GIVEN TEXT

I have a large text file of URLs which I have to download via wget. I have written a small python script which basically loops through each domain name and download them using wget (os.system("wget "+URL)). But the problem is that wget just hangs on a connection if the remote server doesn't reply after connecting.How do I set a time limit in such a case? I want to terminate wget after some time if the remote server is not replying after connection.



This seems to be less a question about python, and more a question about how to use wget.in gnu wget, which you are likely using, the default number of retries is 20. you can set trieds using -t, perhaps wget -t0 would quickly skip it if the file fails to download. alternatively, you could use the -S flag to get sever response, and have python react appropriately. But, the most helpful options to you would be -T or timeout, set that to -T10 to have it timeout after ten seconds and move on.

Extracted records
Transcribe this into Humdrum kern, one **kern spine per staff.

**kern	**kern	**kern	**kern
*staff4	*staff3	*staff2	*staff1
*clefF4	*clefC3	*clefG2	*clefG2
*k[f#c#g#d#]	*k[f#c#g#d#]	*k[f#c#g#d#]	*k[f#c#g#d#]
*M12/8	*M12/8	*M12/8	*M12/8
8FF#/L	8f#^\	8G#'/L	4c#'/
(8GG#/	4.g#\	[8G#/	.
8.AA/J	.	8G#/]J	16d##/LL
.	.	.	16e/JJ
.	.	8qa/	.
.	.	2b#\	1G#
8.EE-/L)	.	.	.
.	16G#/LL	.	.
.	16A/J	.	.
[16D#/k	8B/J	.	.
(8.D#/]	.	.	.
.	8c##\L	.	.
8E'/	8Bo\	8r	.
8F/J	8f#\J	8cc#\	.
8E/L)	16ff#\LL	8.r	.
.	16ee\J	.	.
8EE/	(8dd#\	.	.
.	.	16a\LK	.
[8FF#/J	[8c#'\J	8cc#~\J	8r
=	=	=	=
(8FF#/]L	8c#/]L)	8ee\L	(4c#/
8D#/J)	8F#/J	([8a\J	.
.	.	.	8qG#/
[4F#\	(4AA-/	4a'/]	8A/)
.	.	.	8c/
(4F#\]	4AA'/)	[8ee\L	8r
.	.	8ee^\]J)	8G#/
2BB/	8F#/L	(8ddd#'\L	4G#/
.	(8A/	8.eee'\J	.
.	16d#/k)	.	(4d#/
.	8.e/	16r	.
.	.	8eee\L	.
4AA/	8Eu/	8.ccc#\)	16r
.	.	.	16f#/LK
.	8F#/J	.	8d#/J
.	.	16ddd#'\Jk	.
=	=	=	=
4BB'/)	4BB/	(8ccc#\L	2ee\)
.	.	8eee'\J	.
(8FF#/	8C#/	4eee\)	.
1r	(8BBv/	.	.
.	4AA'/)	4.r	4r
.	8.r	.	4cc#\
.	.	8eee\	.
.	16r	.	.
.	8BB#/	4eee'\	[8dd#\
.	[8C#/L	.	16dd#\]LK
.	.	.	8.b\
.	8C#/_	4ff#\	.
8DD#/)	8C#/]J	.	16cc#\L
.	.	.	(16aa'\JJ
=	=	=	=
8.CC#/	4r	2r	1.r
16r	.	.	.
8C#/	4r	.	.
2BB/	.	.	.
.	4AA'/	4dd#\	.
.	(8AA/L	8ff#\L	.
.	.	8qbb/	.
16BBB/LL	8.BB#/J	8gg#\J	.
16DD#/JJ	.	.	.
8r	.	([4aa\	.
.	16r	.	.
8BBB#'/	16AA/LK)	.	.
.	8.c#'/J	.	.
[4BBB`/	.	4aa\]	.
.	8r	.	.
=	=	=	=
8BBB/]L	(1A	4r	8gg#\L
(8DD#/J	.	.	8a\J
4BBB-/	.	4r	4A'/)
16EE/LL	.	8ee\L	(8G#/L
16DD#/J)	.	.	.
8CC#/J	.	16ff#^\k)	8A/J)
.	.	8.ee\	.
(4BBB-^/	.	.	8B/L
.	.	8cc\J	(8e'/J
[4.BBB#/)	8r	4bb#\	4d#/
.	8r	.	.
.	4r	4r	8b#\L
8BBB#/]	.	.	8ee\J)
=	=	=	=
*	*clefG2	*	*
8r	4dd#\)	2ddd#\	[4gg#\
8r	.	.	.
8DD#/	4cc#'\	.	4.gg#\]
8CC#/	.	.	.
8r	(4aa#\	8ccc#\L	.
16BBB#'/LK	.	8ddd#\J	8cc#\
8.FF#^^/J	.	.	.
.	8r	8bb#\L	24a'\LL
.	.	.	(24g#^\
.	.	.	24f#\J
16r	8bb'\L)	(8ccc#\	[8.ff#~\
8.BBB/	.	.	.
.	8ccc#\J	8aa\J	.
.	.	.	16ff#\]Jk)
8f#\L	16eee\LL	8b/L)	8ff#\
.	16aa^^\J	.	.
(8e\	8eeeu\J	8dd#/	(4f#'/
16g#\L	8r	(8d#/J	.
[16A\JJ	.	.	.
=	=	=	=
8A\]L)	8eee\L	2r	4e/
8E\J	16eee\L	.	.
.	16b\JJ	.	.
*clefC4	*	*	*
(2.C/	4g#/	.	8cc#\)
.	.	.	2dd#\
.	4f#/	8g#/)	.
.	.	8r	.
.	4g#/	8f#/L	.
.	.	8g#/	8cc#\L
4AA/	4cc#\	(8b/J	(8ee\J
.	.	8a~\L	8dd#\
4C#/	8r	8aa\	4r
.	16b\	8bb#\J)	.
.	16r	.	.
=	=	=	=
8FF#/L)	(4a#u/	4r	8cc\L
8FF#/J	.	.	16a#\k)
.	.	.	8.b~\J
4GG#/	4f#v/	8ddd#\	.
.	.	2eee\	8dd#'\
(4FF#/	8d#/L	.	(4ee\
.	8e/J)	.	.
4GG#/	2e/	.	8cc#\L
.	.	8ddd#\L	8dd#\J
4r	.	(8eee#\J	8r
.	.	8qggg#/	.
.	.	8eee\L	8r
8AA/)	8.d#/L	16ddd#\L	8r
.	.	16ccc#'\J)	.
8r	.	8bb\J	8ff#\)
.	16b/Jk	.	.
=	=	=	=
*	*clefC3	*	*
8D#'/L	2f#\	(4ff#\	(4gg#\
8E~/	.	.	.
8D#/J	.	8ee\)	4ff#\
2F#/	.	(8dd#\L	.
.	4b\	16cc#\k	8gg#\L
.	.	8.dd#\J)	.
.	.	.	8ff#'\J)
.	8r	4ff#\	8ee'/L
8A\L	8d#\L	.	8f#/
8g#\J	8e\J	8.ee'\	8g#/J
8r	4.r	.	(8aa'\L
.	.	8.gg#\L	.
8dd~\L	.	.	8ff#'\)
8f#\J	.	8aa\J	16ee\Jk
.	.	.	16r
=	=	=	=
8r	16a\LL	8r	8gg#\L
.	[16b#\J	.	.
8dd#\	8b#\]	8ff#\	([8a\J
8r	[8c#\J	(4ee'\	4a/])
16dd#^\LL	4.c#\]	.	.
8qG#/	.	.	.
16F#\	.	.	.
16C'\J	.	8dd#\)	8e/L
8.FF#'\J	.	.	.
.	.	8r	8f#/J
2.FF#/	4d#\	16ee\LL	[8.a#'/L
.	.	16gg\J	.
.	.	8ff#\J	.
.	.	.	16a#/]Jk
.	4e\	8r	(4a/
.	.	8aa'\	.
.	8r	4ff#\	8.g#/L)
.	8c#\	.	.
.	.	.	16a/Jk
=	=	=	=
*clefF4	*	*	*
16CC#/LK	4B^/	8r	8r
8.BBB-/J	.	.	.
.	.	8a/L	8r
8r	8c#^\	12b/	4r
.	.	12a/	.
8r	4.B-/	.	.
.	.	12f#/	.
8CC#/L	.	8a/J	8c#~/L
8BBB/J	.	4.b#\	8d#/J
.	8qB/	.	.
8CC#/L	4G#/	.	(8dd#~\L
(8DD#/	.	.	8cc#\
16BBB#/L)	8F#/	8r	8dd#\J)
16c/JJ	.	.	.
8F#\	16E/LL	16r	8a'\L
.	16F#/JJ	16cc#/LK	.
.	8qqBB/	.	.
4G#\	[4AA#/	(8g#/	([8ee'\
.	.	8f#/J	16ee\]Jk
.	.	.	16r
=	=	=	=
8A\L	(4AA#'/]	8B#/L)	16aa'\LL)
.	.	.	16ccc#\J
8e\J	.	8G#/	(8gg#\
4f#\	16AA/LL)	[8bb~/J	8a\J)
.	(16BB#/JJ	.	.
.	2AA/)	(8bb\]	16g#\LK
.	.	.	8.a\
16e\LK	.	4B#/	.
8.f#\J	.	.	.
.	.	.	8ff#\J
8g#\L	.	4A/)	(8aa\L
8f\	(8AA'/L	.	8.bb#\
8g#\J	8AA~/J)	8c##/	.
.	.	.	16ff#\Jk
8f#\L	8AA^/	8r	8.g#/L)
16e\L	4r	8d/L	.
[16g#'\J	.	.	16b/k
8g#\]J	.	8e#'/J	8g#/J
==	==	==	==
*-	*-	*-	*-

TASK DESCRIPTION
Resume the forum thread about wget hanging on unresponsive servers, starting after its last sentence.

TASK RESULT
If all you are doing is iterating through a list and downloading a list of URLs I would just use wget, no need for python here. In fact, you can do it in one line

awk '{print "wget -t2 -T5 --append-output=wget.log \"" $0 "\""}' listOfUrls | bash

what this is doing is running through a list of urls, and calling wget, where wget tries to download the file twice, and waits 5 seconds before terminating the connection, it also appends the response to wget.log, which you can grep at the end looking for a 404 error.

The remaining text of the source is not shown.